Because digital exhaustion often remains invisible. Those who feel they constantly need to appear productive are more likely to conceal their overload.
Psychological safety thus becomes a key lever for healthy working in the digital age.
What companies can do to combat digital exhaustion
Digital exhaustion cannot be solved solely through individual stress management.
Structural changes in the work environment are crucial .
1. Establish digital communication rules
Clear expectations regarding availability and response times significantly reduce stress.
2. Focus times enable
Time slots without meetings or chat communication promote focused work.
3. Reduce tool complexity
Many organizations are working with too many digital platforms simultaneously.
4. Raise awareness among managers
Healthy working conditions begin with leadership.
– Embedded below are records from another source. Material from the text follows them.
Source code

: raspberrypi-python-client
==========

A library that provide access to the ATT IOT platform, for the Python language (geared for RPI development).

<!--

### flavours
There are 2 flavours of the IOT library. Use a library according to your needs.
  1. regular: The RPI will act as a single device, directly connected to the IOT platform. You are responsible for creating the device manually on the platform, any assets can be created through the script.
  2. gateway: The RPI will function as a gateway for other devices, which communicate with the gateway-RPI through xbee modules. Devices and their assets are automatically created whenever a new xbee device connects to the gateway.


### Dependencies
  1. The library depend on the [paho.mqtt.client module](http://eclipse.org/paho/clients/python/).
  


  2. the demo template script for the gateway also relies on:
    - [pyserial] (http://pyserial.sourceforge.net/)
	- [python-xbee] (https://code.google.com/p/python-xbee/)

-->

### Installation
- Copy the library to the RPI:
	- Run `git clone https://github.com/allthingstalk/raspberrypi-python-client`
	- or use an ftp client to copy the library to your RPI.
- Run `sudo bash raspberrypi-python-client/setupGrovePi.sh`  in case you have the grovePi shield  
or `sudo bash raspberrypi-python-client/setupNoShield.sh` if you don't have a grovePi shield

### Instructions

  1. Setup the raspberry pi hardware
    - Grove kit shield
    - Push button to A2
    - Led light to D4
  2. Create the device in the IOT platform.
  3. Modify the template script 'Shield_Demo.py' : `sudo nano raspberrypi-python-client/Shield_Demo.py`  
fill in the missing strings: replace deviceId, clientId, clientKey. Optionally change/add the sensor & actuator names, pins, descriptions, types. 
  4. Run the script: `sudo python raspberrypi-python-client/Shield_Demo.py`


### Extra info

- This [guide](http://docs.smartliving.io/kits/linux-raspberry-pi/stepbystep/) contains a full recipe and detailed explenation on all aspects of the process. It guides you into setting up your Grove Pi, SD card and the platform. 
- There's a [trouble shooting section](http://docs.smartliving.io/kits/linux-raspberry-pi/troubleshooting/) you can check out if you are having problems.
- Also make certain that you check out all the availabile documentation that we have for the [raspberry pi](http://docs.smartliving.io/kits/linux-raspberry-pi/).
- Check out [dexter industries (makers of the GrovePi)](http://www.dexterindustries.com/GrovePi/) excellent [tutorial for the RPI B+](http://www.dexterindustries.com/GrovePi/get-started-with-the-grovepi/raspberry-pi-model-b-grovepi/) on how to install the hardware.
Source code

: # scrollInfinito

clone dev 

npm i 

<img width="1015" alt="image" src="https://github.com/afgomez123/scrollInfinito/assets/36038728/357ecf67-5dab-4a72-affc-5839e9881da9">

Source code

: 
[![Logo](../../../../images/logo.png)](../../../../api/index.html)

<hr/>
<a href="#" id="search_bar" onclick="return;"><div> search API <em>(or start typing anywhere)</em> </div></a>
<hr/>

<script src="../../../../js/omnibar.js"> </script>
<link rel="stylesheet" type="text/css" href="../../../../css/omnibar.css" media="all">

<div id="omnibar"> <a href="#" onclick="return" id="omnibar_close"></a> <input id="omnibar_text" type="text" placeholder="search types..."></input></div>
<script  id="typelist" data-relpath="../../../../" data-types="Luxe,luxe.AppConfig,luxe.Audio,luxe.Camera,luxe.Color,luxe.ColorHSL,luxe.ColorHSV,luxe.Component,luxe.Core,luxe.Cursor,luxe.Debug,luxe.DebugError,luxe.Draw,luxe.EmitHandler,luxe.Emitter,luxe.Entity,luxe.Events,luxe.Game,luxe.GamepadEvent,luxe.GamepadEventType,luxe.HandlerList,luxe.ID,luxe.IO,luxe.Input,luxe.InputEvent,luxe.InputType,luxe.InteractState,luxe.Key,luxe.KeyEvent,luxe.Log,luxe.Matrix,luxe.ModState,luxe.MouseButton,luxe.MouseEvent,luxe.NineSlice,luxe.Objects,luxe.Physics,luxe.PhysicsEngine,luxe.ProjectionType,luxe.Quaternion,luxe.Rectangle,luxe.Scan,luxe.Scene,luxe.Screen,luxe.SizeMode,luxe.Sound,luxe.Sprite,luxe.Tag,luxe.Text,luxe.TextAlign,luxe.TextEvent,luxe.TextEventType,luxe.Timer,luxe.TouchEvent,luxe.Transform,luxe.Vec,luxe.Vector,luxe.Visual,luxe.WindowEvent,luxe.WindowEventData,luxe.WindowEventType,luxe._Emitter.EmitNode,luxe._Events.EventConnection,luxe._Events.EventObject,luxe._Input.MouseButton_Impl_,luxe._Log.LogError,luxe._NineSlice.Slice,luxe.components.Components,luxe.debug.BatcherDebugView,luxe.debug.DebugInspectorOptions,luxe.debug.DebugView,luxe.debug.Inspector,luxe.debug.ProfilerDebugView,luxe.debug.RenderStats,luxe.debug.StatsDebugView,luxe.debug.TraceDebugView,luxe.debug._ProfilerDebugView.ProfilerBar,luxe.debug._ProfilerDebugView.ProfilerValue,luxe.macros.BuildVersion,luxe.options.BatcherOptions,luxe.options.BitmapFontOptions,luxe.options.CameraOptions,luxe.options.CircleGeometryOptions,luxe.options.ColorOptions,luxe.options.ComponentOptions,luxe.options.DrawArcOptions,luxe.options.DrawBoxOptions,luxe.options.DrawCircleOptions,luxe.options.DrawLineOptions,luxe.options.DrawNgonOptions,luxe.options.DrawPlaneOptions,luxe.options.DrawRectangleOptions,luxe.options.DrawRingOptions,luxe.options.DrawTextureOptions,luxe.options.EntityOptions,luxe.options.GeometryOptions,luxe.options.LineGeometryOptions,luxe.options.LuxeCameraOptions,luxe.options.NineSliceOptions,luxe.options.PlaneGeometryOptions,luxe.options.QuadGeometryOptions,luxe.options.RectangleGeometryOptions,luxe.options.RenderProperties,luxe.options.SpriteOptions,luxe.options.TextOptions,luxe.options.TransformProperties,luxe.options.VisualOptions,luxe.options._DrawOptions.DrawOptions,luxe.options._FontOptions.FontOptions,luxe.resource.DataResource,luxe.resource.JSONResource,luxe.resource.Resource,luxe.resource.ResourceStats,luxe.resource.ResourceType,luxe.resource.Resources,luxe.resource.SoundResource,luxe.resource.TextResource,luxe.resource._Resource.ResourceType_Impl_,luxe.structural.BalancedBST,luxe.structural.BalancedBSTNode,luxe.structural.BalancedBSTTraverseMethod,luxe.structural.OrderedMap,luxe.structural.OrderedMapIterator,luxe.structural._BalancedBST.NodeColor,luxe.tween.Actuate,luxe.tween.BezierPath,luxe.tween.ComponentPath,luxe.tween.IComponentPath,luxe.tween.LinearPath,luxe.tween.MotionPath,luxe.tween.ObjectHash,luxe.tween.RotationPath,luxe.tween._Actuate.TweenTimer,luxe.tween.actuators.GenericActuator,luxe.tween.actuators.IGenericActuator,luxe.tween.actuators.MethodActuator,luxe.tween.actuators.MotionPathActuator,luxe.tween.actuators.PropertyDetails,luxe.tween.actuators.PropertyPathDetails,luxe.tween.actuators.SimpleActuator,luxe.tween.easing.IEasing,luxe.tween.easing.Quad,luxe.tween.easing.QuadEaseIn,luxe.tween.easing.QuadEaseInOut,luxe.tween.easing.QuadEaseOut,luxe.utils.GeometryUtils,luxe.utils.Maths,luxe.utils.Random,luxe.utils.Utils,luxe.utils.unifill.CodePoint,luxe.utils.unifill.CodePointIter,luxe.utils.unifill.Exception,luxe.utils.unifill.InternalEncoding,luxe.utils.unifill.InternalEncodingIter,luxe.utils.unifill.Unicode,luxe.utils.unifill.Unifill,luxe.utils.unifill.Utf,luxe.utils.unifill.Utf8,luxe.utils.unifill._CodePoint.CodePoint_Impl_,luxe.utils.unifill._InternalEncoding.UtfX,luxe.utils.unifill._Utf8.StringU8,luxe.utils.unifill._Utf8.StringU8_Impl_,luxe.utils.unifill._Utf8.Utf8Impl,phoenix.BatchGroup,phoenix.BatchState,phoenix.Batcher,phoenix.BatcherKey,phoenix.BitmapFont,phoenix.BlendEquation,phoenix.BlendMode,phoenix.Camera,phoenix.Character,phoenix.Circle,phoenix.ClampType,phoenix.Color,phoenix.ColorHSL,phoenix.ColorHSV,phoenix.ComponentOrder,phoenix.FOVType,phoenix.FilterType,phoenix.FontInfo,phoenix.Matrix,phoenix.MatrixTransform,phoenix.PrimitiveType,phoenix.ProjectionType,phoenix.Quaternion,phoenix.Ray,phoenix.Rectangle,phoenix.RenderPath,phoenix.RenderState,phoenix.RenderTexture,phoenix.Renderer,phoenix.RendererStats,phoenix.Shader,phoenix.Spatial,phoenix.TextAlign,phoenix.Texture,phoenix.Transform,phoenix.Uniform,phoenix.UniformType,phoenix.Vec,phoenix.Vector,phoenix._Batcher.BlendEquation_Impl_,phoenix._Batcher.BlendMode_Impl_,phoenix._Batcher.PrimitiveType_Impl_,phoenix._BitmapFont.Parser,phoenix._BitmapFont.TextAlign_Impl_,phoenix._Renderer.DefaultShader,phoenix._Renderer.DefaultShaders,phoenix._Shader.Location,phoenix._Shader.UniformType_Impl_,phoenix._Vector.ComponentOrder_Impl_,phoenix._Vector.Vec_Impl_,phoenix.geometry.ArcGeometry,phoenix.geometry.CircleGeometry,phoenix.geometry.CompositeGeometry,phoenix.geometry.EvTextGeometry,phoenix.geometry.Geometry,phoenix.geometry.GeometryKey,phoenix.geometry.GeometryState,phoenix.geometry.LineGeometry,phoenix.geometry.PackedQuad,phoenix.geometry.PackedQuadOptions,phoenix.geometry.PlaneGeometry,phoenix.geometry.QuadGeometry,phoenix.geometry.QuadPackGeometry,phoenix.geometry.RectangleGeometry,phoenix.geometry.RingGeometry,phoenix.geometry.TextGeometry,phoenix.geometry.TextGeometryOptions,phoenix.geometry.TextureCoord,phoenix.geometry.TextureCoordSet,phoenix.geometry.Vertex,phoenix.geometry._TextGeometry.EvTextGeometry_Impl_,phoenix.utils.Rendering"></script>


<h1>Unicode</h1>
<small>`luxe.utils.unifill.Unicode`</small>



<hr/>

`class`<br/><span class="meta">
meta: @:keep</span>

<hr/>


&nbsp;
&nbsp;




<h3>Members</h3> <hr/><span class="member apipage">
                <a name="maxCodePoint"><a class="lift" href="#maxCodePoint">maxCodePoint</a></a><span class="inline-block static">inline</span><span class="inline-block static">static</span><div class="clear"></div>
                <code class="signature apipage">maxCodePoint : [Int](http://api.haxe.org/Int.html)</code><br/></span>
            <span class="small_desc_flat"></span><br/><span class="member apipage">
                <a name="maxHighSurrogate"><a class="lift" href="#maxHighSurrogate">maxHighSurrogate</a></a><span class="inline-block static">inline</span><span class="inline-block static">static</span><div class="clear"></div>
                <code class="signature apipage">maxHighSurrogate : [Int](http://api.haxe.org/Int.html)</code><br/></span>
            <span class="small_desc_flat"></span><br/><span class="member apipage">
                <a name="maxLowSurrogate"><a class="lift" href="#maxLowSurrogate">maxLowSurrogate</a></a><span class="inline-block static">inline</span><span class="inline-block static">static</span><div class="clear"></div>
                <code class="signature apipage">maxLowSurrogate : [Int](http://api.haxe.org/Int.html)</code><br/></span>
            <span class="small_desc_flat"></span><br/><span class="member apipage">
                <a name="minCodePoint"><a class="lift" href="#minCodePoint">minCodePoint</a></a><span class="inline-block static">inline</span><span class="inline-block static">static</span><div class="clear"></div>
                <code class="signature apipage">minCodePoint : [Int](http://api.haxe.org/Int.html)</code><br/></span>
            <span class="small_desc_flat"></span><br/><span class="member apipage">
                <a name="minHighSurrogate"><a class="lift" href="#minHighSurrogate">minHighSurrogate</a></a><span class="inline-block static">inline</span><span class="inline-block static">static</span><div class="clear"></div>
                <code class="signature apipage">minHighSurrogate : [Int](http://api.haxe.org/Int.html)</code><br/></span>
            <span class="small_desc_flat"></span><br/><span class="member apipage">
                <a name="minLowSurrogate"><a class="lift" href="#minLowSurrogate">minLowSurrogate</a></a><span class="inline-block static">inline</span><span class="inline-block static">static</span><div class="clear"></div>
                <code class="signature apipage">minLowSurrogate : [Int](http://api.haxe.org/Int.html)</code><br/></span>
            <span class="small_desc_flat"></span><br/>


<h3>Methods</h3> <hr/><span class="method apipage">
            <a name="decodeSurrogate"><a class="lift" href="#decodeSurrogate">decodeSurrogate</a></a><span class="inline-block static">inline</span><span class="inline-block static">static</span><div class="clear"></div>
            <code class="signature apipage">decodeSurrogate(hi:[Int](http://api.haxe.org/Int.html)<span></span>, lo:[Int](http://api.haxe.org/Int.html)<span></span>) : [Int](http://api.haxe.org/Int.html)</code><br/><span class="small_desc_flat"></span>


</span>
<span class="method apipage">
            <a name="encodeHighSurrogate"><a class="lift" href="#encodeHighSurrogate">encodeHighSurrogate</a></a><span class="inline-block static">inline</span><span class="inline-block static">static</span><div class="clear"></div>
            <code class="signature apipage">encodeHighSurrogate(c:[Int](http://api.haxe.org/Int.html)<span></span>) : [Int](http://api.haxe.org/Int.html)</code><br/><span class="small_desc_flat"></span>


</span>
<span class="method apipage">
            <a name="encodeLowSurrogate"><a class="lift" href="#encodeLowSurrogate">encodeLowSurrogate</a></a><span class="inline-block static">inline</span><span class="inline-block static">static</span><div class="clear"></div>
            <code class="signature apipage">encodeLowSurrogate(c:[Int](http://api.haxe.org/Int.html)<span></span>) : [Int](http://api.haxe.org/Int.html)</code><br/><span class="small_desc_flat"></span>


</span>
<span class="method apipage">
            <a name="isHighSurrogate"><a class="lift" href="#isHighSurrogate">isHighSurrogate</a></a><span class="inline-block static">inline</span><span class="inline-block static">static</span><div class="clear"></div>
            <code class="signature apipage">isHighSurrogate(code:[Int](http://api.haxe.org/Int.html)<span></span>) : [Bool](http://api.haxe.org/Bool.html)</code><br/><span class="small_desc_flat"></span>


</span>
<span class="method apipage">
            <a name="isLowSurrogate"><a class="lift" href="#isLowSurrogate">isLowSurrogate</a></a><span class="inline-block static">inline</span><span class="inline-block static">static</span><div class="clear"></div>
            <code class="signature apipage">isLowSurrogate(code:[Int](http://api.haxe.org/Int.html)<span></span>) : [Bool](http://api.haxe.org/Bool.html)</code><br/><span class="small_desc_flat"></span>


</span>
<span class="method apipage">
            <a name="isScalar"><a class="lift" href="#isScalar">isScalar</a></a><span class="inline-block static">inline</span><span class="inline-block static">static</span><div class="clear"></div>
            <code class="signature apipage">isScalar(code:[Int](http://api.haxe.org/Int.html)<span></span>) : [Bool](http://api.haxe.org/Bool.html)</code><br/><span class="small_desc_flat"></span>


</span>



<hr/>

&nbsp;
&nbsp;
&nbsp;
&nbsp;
Leaders play a crucial role in determining whether burnout is allowed to become visible.
You can find more information on leadership and mental health in my article:
Healthy working in the digital age requires new skills.
Digital technologies will not disappear – on the contrary.
With AI tools, remote work, and global collaboration, digital communication will continue to increase.
For healthy working conditions to be successful in the long term, organizations need new skills:
digital self-guide
clear communication structures
conscious handling of mental load
psychologically safe work cultures
Only when these factors work together can digitalization fulfill its true promise:
Increase productivity – without exhausting people.
Conclusion: Digital exhaustion is a leadership challenge
Digital exhaustion is not an individual problem of individual employees.
It is an organizational issue – and therefore also a leadership task .
Companies that actively promote healthy working conditions benefit in several ways:
higher performance
stronger employee retention
lower risk of burnout
The future of work will be digital.
The crucial question is therefore not whether we work digitally , but how healthily we do it .
Digital technologies will continue to change our working world – faster than many organizations can adapt their work culture.
The crucial question is therefore no longer whether digital pollution will occur, but rather:
How consciously we deal with it.
Companies that actively promote healthy working conditions are currently addressing questions such as:
How can we reduce mental load in everyday work?
How do we create psychological safety in teams?
How can leaders actively promote mental health?
These are precisely the topics I work on with organizations.
In my keynotes and workshops on Mental Health at Work, I show how companies can recognize digital overload, develop healthy work cultures, and empower leaders for the future of work.
If you would like to bring this topic into your company, you can find more information here:
💭 Reflection questions to take away:
How often do you or your team experience workdays where digital communication permanently interrupts focused work?
What unspoken expectations regarding availability exist in your company – and how do they affect healthy working practices?
How safe do employees in your organization feel about openly discussing overload or mental load?
These questions can be a first step towards making digital exhaustion visible – and actively shaping healthy working practices.
Frequently Asked Questions about Digital Exhaustion (FAQ)
What is digital exhaustion?
Digital exhaustion describes a mental and emotional overload that arises from the intensive use of digital technologies in everyday work.
What causes digital stress at work?
The most common causes include information overload, multitasking, constant availability, and high communication density.
How can companies reduce digital exhaustion?
Important measures include clear communication rules, focus times for concentrated work, less tool complexity, and a culture of psychological safety.